October 24, 2002
Evangelism and Us
The issue of evangelical Christian churches attempting to convert Jews has arisen once again -- this time as an accompaniment to Jerusalem Mayor Ehud Olmert's acceptance of a $500,000 gift from a church in San Diego.
It is admirable that any group would want to make a charitable contribution to help Israeli victims of terrorism. The problem is that this church and many others have an additional agenda -- they wish to convert Jews. Even when a gift is given with no strings attached, their message is that they see the Jewish presence in the Holy Land as a step toward their ideas of Messianic fulfillment. To Jews, this is yet another signal that the Christian spiritual onslaught on Judaism has replaced the physical onslaught we suffered in Eastern Europe.
As Jews, we need to be extremely clear about our differences from standard Christian beliefs. It is not merely a matter of Messianic claims -- when the Messiah shows up, will he claim to be the same Jewish iconoclast that was killed by the Romans or a reincarnation of a great Talmudist or Chasidic rebbe?
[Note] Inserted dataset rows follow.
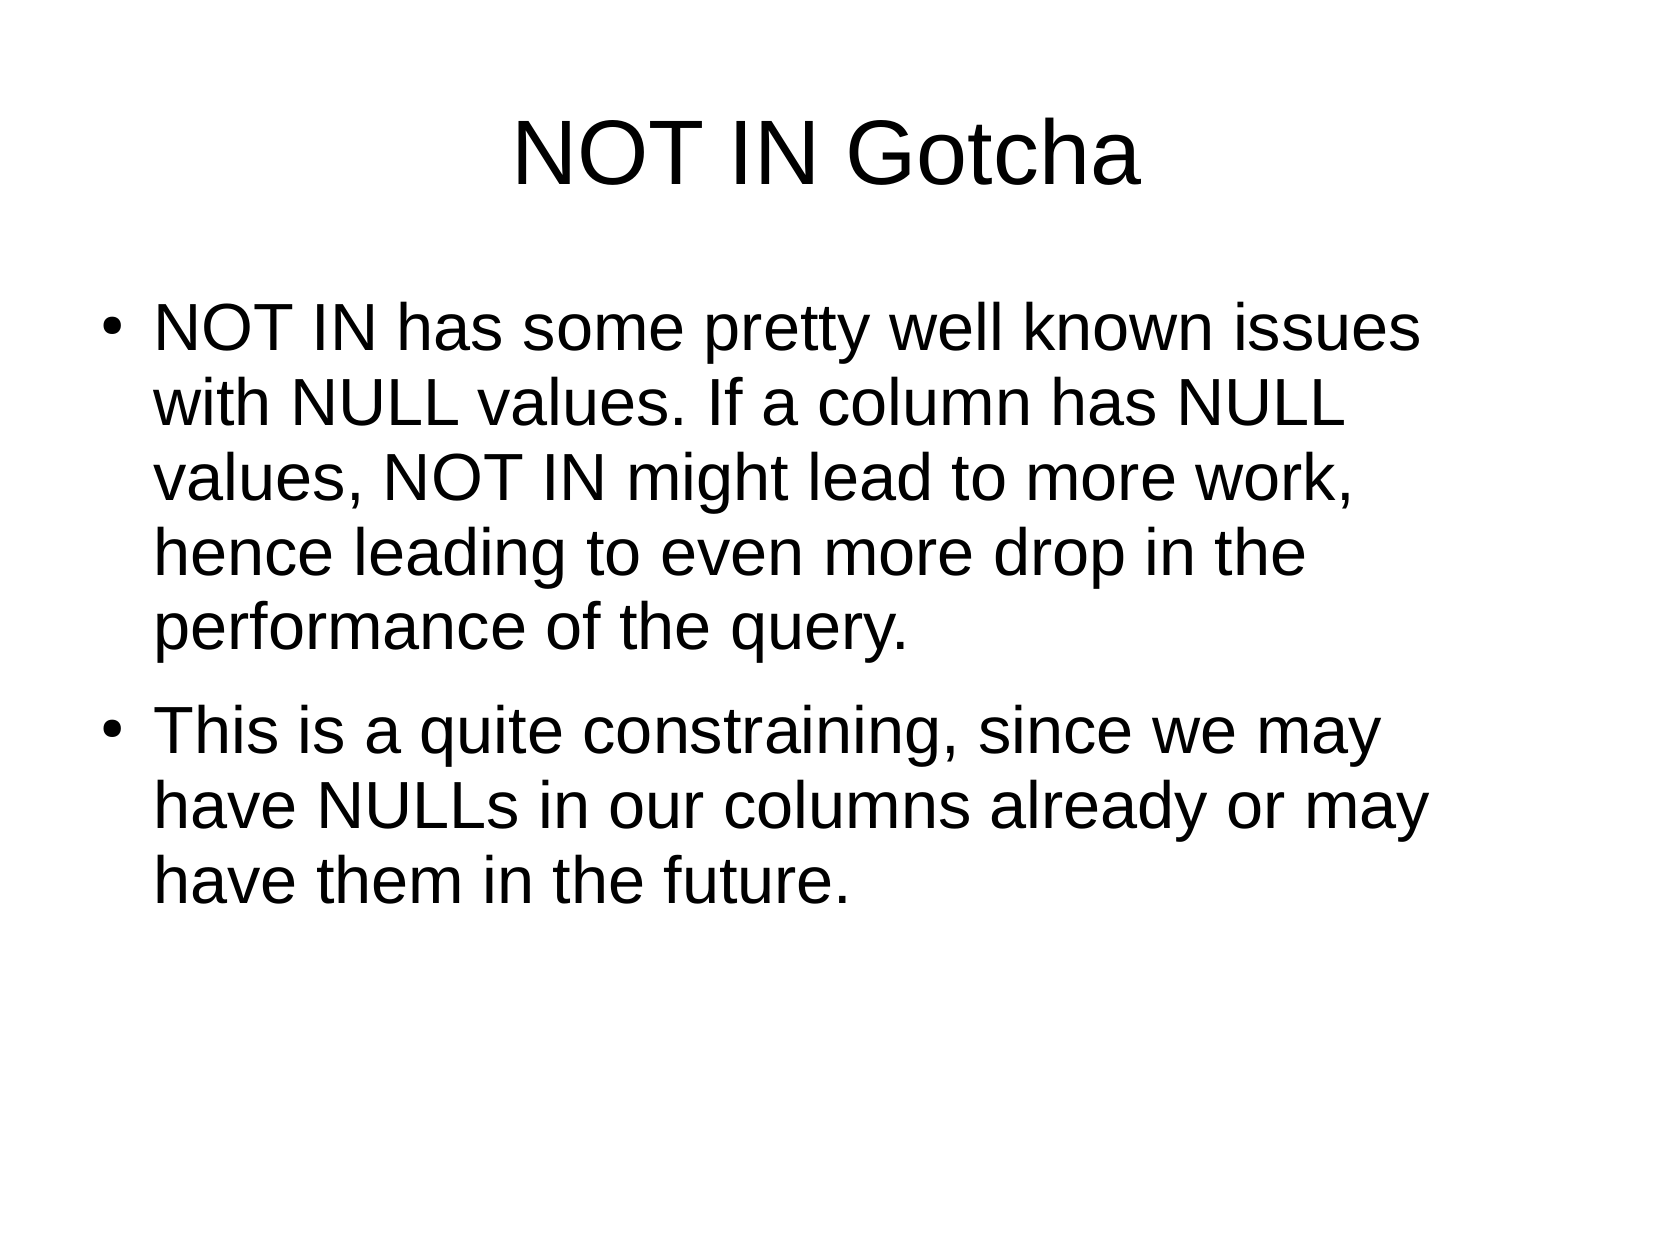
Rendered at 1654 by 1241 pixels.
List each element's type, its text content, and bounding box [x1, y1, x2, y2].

list NOT IN has some pretty well known issues with NULL values. If a column has NULL values, NOT IN might lead to more work, hence leading to even more drop in the performance of the query. This is a quite constraining, since we may have NULLs in our columns already or may have them in the future. [82, 290, 1538, 1010]
title NOT IN Gotcha [82, 49, 1571, 257]
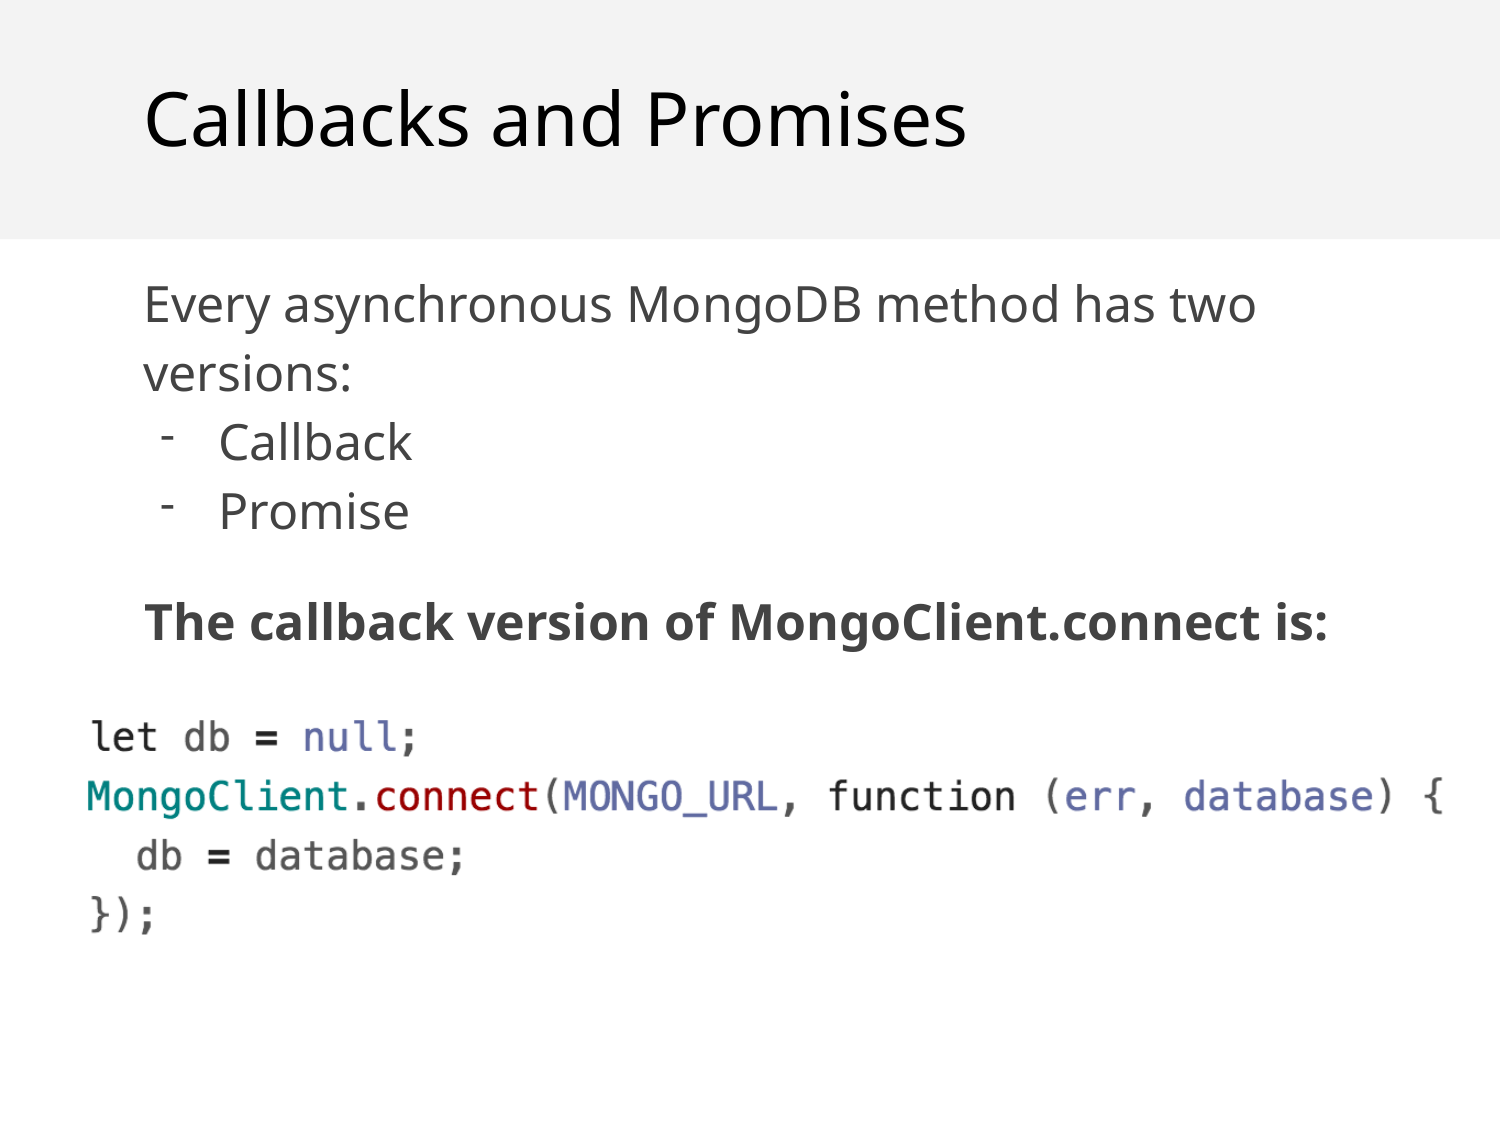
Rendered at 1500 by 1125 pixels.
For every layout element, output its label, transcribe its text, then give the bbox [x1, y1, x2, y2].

picture [54, 689, 1476, 974]
list Every asynchronous MongoDB method has two versions: Callback Promise [128, 248, 1372, 502]
list The callback version of MongoClient.connect is: [129, 566, 1374, 680]
title Callbacks and Promises [128, 56, 1372, 183]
If that were the only question, then few would care -- just so long as it's the real Messiah who ensures the Jewish people of integrity in their land and brings peace and unity to the world.
But Messianism isn't the only problem. A profound theological and spiritual chasm differentiates the two religions. For Jews, belief in a God-man constitutes idolatry. (For non-Jews, the standards are less exacting, and rabbinic opinions differ over whether one of the Seven Noachide Commandments is violated by Christian belief.)
At Sinai, we saw "no form." Jews die saying "Shema" because of their indefatigable belief in an infinite God beyond all human comprehension. Whatever mysteries or paradoxes are claimed about divine incarnation in human form, they have no place in Jewish belief.
Nor is this merely an arcane theological matter. The prohibition against worshipping or attaching supreme loyalty to any form has been the linchpin of Judaism's fabled ability to nourish multiplicity in opinions and practices. Our refusal to institute any single form or image as the standard of measure has enabled Jews to be critical of every ideology, party and figurehead -- and critical of themselves -- while simultaneously cherishing the divine image in every person and every aspect of creation. The idea that God shows a different face to each of us -- the distinctive "God of Abraham, God of Yitzchak, God of Yaakov" in our prayers -- has been extraordinarily precious.
Christians, on the other hand, have repeatedly demonstrated their expectation of conformity, of "one true faith," whether that expectation was voiced from Catholic authorities in Rome or Baptists in Atlanta. Historically, only the pressure from other competing Christian groups moderated that expectation, at least until the late 18th century. The European Enlightenment did lead liberal Christians to discard all but the most minimal standards of faith and practice, and therefore to become tolerant, nonevangelical religions.
But the liberals have been rapidly losing ground to conservative evangelicals and, as Philip Jenkins has recently argued in "The Next Christendom: The Coming of Global Christianity" (Oxford University Press, $28), will have less and less power in world Christianity a generation from now. Will this lead to another kind of requirement of conformity? If fundamentalist Muslims and evangelical Christians face off in the Third World, what will happen to the tiny minority of Jews?
The answer depends, as always, on our inner strength, deep knowledge and thorough commitment to the values of Judaism and its spiritual path. Those values rest on its radical one-and-many theology. The spiritual path of Judaism rests on our firm belief in the tzelem elokim (the divine image) in each of us, and the trust in our holy teachings that, for millennia, have shown the way to fulfill that potential, both individually and collectively.
Soon, the Jews of Los Angeles will be the target of another campaign to undermine these beliefs and values. On Dec. 16, Jews for Jesus will bring to the City of Angels their Behold Your God campaign, which will try to convince Jews that they can believe Jesus is the Messiah and still be Jewish. We need to be prepared to stand up against this wave of pressure. Primary targets may be young people in high school or college as well as, sadly, our elders and even Holocaust survivors.
I suggest that each of us, over the next several weeks, raise the Christian campaign question at our synagogues and community events. What can we do to be aware and prepared in case someone in our family is targeted? I will mention a good source of resources and help is Jews for Judaism (jewsforjudaism.org), which offers to anyone, regardless of Jewish affiliation, ways of strengthening Jewish spirituality as well as rational responses to missionary tactics.
Let's remember that when we learn to respond to such challenges, it's not just knee-jerk defensiveness. Each challenge is given to us to strengthen ourselves, our children and our children's children, for the building of a more beautiful world.
Tamar Frankiel, a lecturer at the Academy of Jewish Religion, is the author of "The Gift of Kabbalah" (Jewish Lights, 2001).